CLIN 29 in Groningen

Towards learning an interpreted language with recurrent models
Denis Paperno

Neural network models are general purpose learning devices that show good results on many practical tasks, but can they master language the way humans do? To address this question, we train recurrent neural models to interpret simple languages that feature key properties of natural language: recursive syntactic structure and compositional semantics. We find that a long short-term memory network (LSTM) can learn an analog of a recursive rule that allows it to generalize to unseen complex examples, but only in certain favorable conditions.

The languages in our experiments contain names for entities (e.g. Ann) and functions on entities (e.g. parent). The target language features either a head-initial construction (the parent of Ann) or a head-final construction (Ann's parent), which give rise to right-branching or left-branching recursive structures, respectively. Each expression of the language refers to an entity. Identifying it correctly requires the knowledge of recursive structure, since recombining the same words (Ann's friend's child vs. Ann's child's friend) yields different interpretations.

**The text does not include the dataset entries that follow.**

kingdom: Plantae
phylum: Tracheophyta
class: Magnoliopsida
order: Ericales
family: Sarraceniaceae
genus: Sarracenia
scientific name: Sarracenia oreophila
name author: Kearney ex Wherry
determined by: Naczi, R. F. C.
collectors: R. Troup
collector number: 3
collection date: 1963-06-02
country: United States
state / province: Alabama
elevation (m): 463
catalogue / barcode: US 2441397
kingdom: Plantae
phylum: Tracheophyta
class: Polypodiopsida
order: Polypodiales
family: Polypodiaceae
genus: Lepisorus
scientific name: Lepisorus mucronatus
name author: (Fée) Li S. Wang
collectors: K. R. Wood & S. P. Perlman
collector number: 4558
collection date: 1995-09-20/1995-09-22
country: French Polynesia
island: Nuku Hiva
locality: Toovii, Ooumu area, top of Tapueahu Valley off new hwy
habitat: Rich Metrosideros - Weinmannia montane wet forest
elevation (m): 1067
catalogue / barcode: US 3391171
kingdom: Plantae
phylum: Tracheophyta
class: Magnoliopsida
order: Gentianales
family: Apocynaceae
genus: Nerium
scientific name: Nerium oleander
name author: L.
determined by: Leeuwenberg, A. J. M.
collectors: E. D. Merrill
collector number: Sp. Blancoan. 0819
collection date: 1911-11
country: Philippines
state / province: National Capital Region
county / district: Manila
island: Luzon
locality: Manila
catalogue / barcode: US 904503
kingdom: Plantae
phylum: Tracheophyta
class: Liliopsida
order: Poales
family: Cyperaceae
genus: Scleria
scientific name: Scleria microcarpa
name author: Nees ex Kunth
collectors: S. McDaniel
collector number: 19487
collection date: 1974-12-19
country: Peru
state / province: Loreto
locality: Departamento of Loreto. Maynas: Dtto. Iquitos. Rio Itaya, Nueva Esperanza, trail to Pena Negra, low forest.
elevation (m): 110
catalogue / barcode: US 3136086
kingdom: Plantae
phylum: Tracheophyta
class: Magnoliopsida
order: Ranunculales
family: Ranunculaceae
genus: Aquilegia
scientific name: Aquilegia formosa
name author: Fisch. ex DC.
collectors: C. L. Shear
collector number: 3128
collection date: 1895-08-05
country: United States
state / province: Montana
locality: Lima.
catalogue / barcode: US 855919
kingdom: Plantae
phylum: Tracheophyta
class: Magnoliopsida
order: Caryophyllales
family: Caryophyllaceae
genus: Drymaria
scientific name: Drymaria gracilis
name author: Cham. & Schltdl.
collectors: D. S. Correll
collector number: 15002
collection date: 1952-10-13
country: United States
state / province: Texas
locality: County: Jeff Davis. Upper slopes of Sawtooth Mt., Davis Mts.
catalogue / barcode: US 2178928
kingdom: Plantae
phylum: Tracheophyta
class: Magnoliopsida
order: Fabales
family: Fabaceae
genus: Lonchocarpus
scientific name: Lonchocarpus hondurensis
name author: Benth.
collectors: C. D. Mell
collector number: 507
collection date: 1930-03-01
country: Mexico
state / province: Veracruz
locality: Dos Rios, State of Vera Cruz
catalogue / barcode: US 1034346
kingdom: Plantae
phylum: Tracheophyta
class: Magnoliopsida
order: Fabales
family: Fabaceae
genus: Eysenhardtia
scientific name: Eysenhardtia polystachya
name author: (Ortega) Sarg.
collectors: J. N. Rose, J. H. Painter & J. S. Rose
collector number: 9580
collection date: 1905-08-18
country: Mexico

The LSTM does learn to interpret unseen complex examples such as Ann's child's friend correctly, which means the network implicitly masters the recursive rule involved. Moreover, like a human language learner, it generalizes from small input data to more complex examples than seen at training time. On the other hand, the LSTM shows limitations in its generalization capacity: training data have to be presented in a particular order and quantity, and perfect generalization is achieved only for left-branching recursion.